I recently told you about the joy, nostalgia or sadness in front of a few emails received.
There are also sometimes amazing and unexpected things like these images of Paula Rae Gibson with this text by the great-great-great-grand-daughter of Julia Margaret Cameron.
Jean-Jacques Naudet
This is Josa. She is the great great great grand daughter of the great great great Julia Margaret Cameron.
I love there’s an award now in JMC’s name and that i’m a winner for the’ women on women ‘ category this year and that by chance two years ago I met Josa, I felt a connection with her free lively spirit and sensual way of looking at life.We spent an afternoon together .These images came from that. I realized how little I knew about JMC , only sensing she, as I, lived for beauty and depth and being true to herself.

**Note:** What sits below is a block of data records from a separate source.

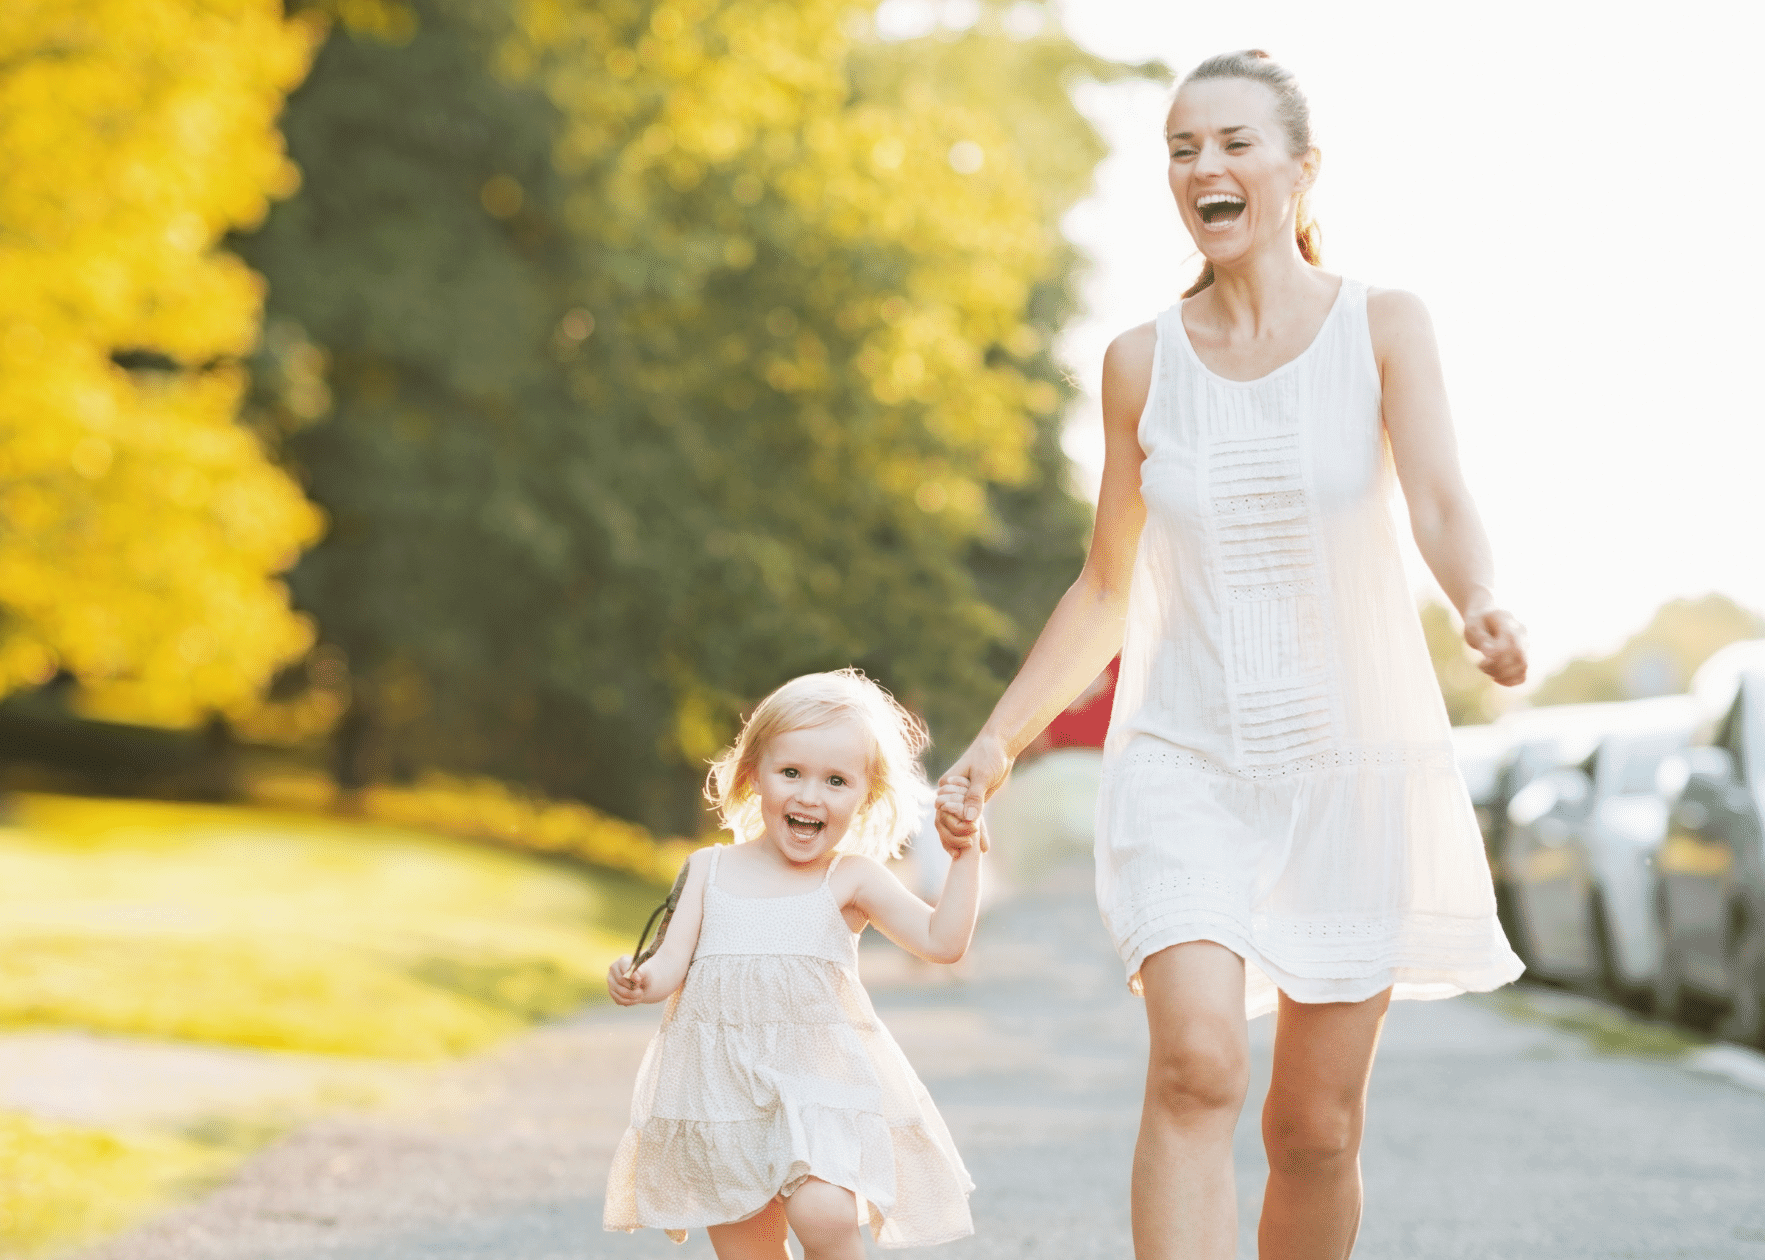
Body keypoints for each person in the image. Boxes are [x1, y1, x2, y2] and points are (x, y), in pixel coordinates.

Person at [934, 50, 1528, 1260]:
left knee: (1312, 1127)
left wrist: (1478, 599)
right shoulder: (1138, 365)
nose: (1203, 166)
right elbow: (1107, 585)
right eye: (1180, 147)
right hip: (1186, 761)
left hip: (1348, 764)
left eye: (1232, 144)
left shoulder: (1380, 325)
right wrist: (996, 743)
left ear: (1300, 172)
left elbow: (1438, 497)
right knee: (1196, 1065)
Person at [604, 669, 982, 1257]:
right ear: (753, 773)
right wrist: (637, 979)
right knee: (747, 1247)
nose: (810, 796)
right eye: (791, 773)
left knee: (828, 1218)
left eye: (836, 781)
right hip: (723, 1099)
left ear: (867, 794)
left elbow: (942, 940)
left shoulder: (849, 877)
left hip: (817, 1089)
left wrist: (964, 858)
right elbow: (669, 965)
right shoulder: (709, 869)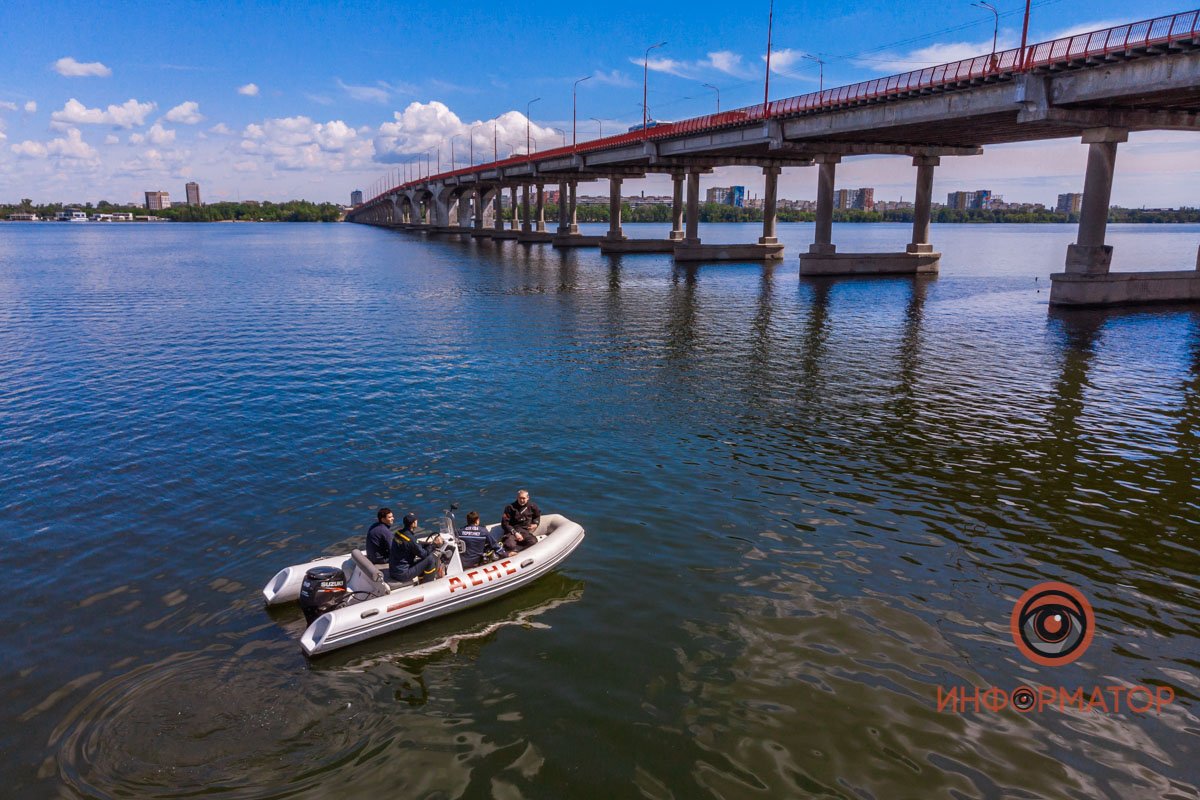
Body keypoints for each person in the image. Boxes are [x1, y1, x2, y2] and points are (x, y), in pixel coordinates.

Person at [388, 512, 443, 584]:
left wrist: (427, 544)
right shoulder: (410, 539)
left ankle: (421, 579)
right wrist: (434, 544)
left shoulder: (398, 533)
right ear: (413, 524)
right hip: (403, 574)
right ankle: (428, 584)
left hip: (393, 571)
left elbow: (413, 544)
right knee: (430, 559)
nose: (417, 521)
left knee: (421, 559)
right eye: (416, 520)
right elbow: (423, 554)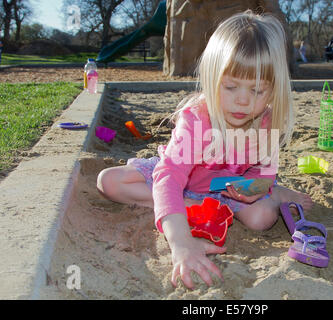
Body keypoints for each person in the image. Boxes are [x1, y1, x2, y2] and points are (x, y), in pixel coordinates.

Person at [96, 10, 313, 290]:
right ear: (212, 76)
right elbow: (170, 177)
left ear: (273, 90)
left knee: (262, 218)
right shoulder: (197, 119)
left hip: (222, 188)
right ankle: (184, 207)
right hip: (185, 176)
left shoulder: (267, 122)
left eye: (258, 91)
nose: (243, 102)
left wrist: (259, 188)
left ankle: (274, 193)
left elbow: (263, 172)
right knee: (109, 182)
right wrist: (181, 242)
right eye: (231, 86)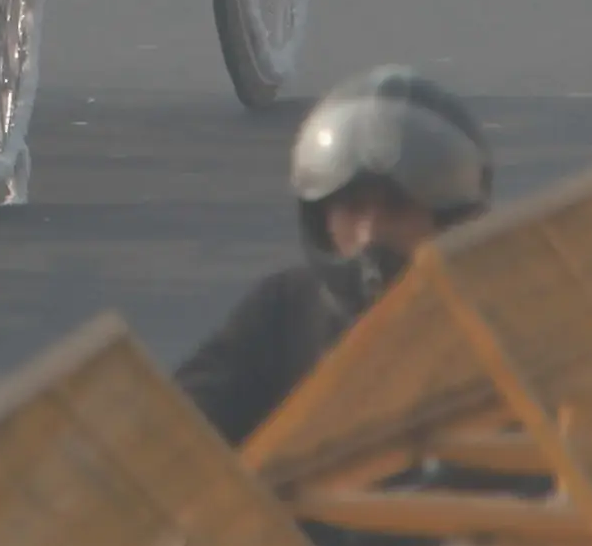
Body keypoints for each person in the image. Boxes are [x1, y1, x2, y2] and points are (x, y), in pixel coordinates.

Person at [174, 68, 495, 446]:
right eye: (352, 207)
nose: (370, 233)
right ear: (322, 216)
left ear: (446, 219)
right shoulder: (284, 311)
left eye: (396, 208)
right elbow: (178, 425)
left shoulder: (497, 322)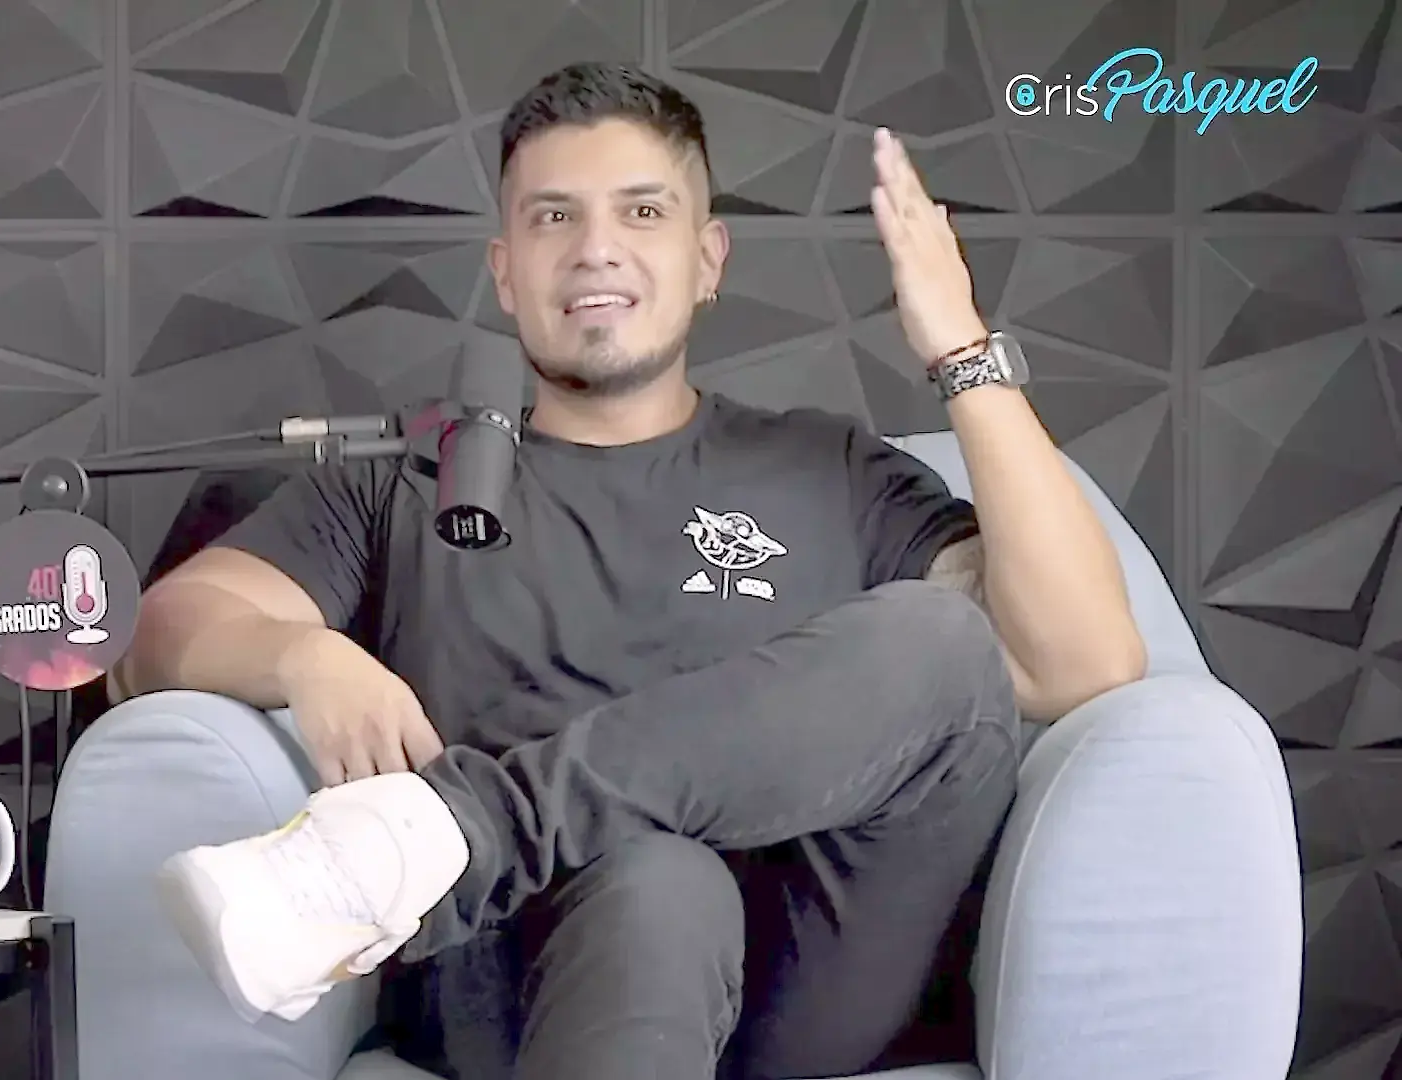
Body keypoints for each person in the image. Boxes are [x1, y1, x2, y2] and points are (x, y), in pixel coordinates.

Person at [123, 63, 1146, 1080]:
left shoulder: (830, 470)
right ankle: (452, 847)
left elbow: (1082, 661)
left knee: (946, 638)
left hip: (804, 969)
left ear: (708, 260)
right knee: (661, 880)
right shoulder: (411, 477)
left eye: (643, 211)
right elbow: (160, 635)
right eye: (554, 217)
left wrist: (960, 346)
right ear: (505, 270)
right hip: (526, 968)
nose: (596, 247)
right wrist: (302, 656)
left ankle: (450, 834)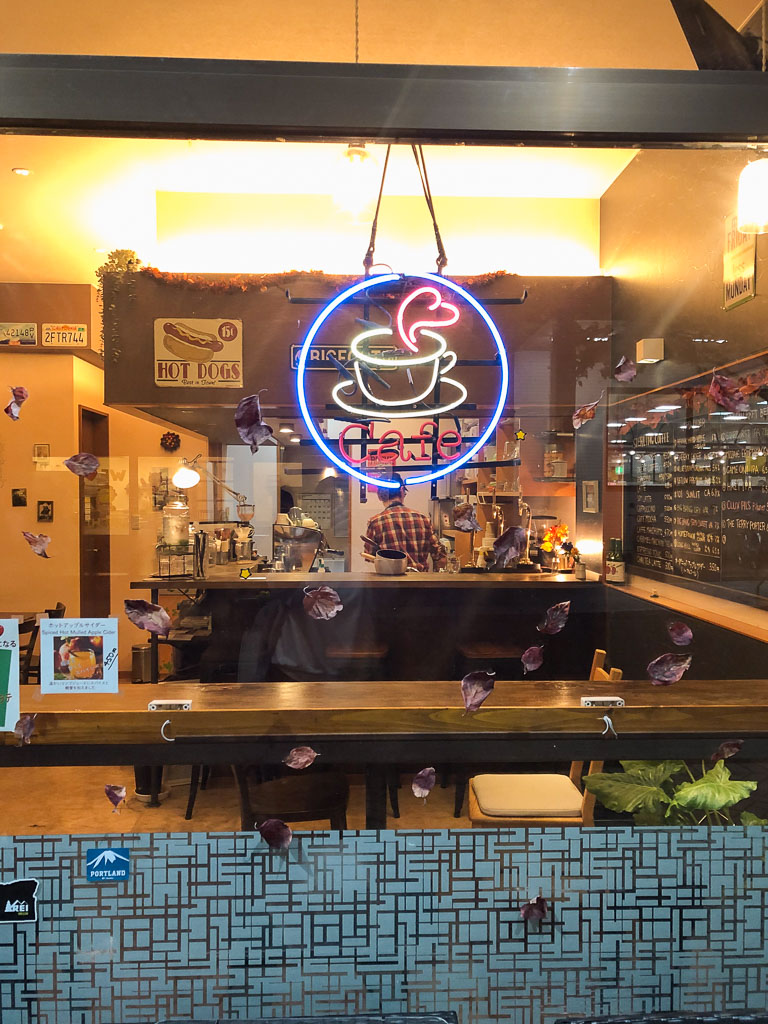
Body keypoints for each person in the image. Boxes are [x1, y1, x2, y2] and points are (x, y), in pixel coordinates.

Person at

I learnt how much loss, grieving ,as for all of us? made her need to create, as if to fill the hole and was saddened that she was thought less of by her family, as is so often the case for anyone free spirited, full of passion and talent that seems to come out of nowhere and almost morally pin the rest of the family to the wall.
Paula Rae Gibson
In Josa’s words….
Julia Margaret’s only daughter Julia died in childbirth – a portrait of the child that killed her,, hangs on my sitting room wall.
Her husband Charles Norman, who greatly resembles my handsome brother Charles, was desolated by her loss. It was clearly a love match. Pictures taken of Julia and Charles, by JMC, winding herself around her husband like a little sensual cat, were most unusual for the mid 19th-century. But then JMC never did what anyone expected of her. She was lucky enough to have a loving tolerant husband.
My great grandfather Archie, JMC’s grandson, married a snobbish woman called Mildred Wake. Anything even slightly out of the most proper, philistine, upper class propriety was stamped on hard, and I think this is why following generations were almost ashamed of JMC and she was treated as an object of fun. This made me feel very cross as I found out more about her. I felt intense admiration for her – not just for her photography, but for her great kindness and generosity towards orphaned Anglo-Indian children and other waifs and strays. She adored beauty, and that trait was passed down.
JMC was business minded as well as everything else. She didn’t allow social propriety or her gender to get in the way of her life as a working artist. What she did was no genteel hobby but a source of revenue as well as satisfaction. She was also scientific, corresponding even as a very young woman with Sir John Herschel, who invented and named photography. She travelled without any sense of boundaries, in a way that I long to now. If I can just produce one creative thing that people really like, I will feel I have lived up to her, but my medium is words.
I love her energy. The fact that she was middle aged and had to get child stuff out of the way to get going. I think that is very common for creative women. Having and bringing up children is, or should be, a supreme act of creation. It needs to lessen as an overwhelming passion to allow other creativity to emerge.